La douleur siège soit à la pointe de la rotule, soit au milieu du tendon, elle est réveillée par la mise en tension des muscles de la cuisse. Elle survient progressivement et gêne de plus en plus. Son type est très variable :

  • douleurs de repos (position assise, voiture),
  • douleurs au cours de geste courants quotidiens  comme descente et montée des escaliers, lever de siège, sortie de voiture,
  • douleurs d’effort liées au sport à l’occasion des mouvements d’échauffement puis améliorées par l’activité et réapparaissant à l’arrêt de celle-ci.

Examen clinique

Il est souvent normal mais dans les cas évolués on peut mettre en évidence des nodules douloureux et palpables en surface, parfois des sensations d’encoche liées à des zones de rupture partielle.

Les autres examens

Des radiographies simples en rayon mou vont rechercher un épaississement du tendon, de possibles calcifications.

L’échographie est l’examen de choix et recherche un épaississement du tendon et  des nodules inflammatoires.

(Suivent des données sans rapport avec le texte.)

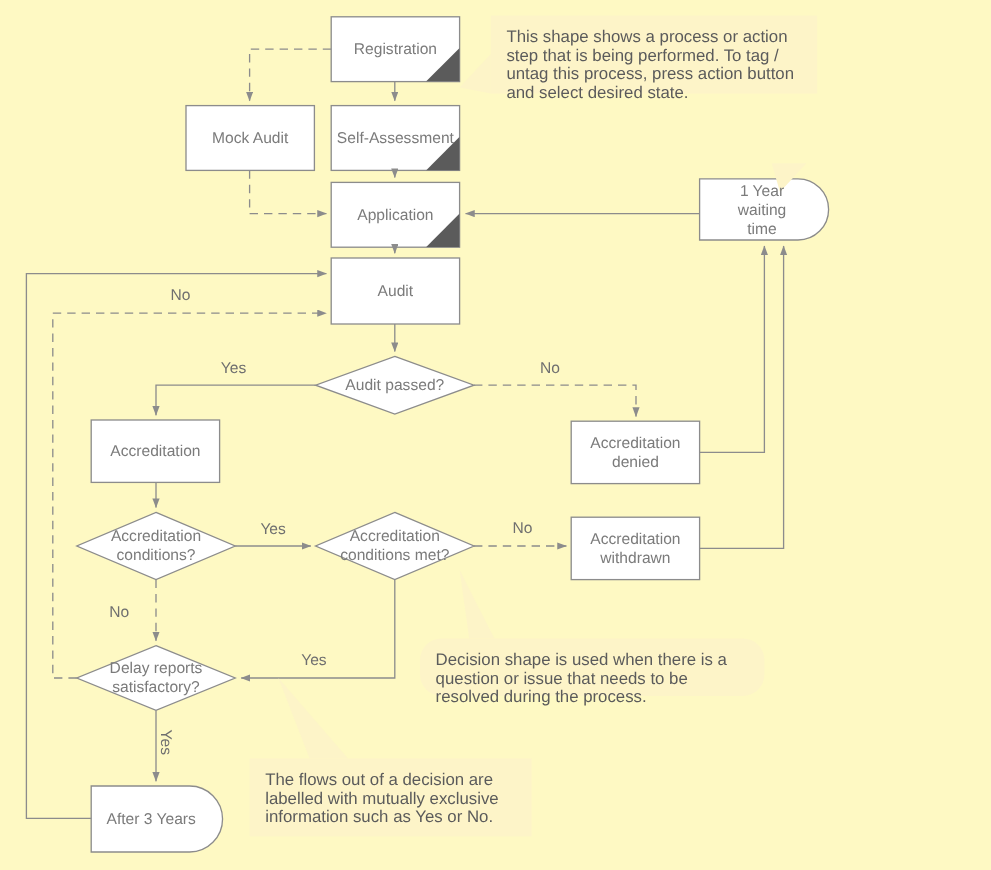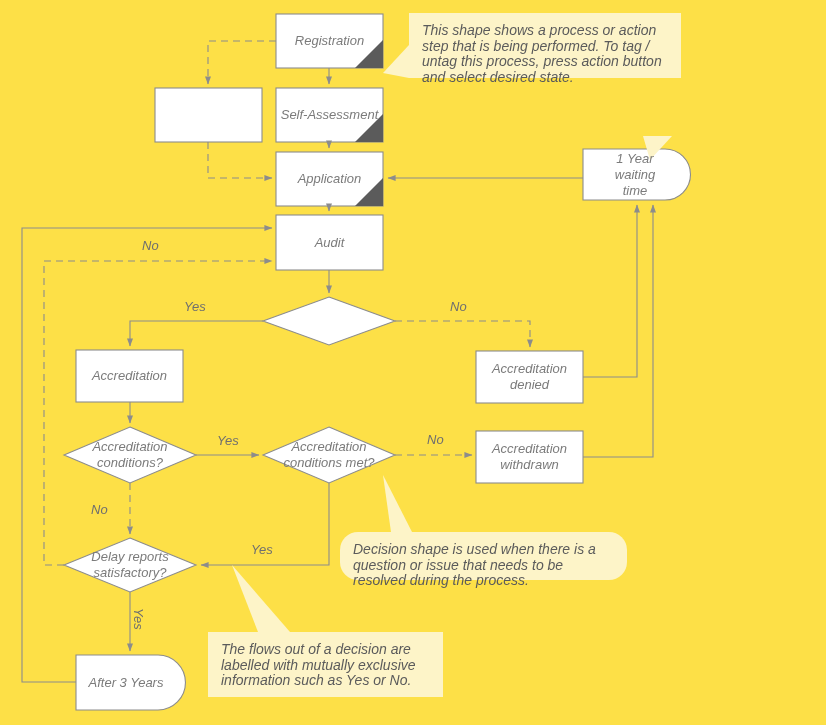--- a/index.html
+++ b/index.html
@@ -1,21 +1,21 @@
 <!DOCTYPE html>
 <html><head>
 <meta charset="utf-8">
 <style>
   html,body{margin:0;padding:0;background:#ffffff;}
   body{
     width:826px;height:725px;
     font-family:"Liberation Sans","DejaVu Sans",sans-serif;
     overflow:hidden;
   }
-  #canvas{position:relative;width:826px;height:725px;background:#fde047;font-style:italic;}
+  #canvas{position:relative;width:826px;height:725px;background:#fef9c3;}
   svg.layer{position:absolute;left:0;top:0;width:826px;height:725px;}
   .node-label{
     position:absolute;
     display:flex;align-items:center;justify-content:center;
     text-align:center;
     color:#7b7b7b;
     font-size:13px;
     line-height:16px;
     pointer-events:none;
     white-space:pre-line;
@@ -138,31 +138,33 @@
     <g stroke="none">
       <polygon points="409,45 409,78 383,73" fill="#fdf4c8"></polygon>
       <polygon points="672,136 650,160 643,136" fill="#fdf4c8"></polygon>
       <polygon points="383,475 412,532 391,532" fill="#fdf4c8"></polygon>
       <polygon points="232,565 290,632 258,632" fill="#fdf4c8"></polygon>
     </g>
   </svg>
 
   <div class="node-label" style="left:276px;top:14px;width:107px;height:54px;">Registration</div>
 
+  <div class="node-label" style="left:155px;top:88px;width:107px;height:54px;">Mock Audit</div>
 
   <div class="node-label" style="left:276px;top:152px;width:107px;height:54px;">Application</div>
 
   <div class="node-label" style="left:276px;top:88px;width:107px;height:54px;">Self-Assessment</div>
 
   <div class="node-label" style="left:585px;top:149px;width:100px;height:51px;">1 Year
 waiting
 time</div>
 
   <div class="node-label" style="left:276px;top:215px;width:107px;height:55px;">Audit</div>
 
+  <div class="node-label" style="left:263px;top:303px;width:132px;height:36px;">Audit passed?</div>
 
   <div class="node-label" style="left:76px;top:350px;width:107px;height:52px;">Accreditation</div>
 
   <div class="node-label" style="left:476px;top:351px;width:107px;height:52px;">Accreditation
 denied</div>
 
   <div class="node-label" style="left:64px;top:437px;width:132px;height:36px;">Accreditation
 conditions?</div>
 
   <div class="node-label" style="left:263px;top:437px;width:132px;height:36px;">Accreditation
@@ -190,21 +192,21 @@
 
   <div class="edge-label" style="left:251px;top:542px;">Yes</div>
 
   <div class="edge-label rot" style="left:146px;top:608px;">Yes</div>
 
   <div class="callout" style="left:409px;top:13px;width:272px;height:65px;">
     <span class="callout-text">This shape shows a process or action step that is being performed. To tag / untag this process, press action button and select desired state.</span>
   </div>
 
 
-  <div class="callout" style="left:340px;top:532px;width:287px;height:48px;border-radius:18px;">
+  <div class="callout" style="left:350px;top:532px;width:287px;height:48px;border-radius:18px;">
     <span class="callout-text">Decision shape is used when there is a question or issue that needs to be resolved during the process.</span>
   </div>
 
   <div class="callout" style="left:208px;top:632px;width:235px;height:65px;">
     <span class="callout-text">The flows out of a decision are labelled with mutually exclusive information such as Yes or No.</span>
   </div>
 
 </div>
 
 </body></html>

L’IRM n’est utile qu’en cas de décision à caractère chirurgical, ne rentre donc pas dans la panoplie des examens classiques et courants.

Le traitement médical

La principale mesure est le repos. C’est aussi la plus difficile à obtenir chez le sportif. Ce repos sera relatif mais long. Il va de 6 semaines à 6 mois. La reprise est autorisée lorsque la palpation, l’étirement, et la contraction contrariée du tendon sont indolores. Un traitement médicamenteux peut être prescrit avec anti-inflammatoire naturel comme Ainat® ou non stéroïdien  associé  aux antalgiques. Les infiltrations sont limitées au niveau rotulien et déconseillées au niveau du quadriceps. Des mesures « locales » sont souvent utiles avec rôle prépondérant de Cicatendon® gel  mais aussi glaçage, strapping. Un traitement de fond pour éviter le passage à la chronicité ou les récidives ultérieures peut être mis en route avec Cicatendon® gélules.

La rééducation est entreprise en période de stabilisation avec physiothérapie par ultra-sons, laser ou courants antalgiques, massage transversal appuyé du tendon  puis  étirement progressif à la mesure de l’amélioration clinique

Enfin, à titre préventif, on va rechercher des causes de dérèglement puis les  corriger en visualisant les pratiques sportives avec respect des techniques d’échauffement, importance des étirements, gestion du repos et changement de certains gestes. Bien sûr on propose  des règles diététiques et d’hydratation.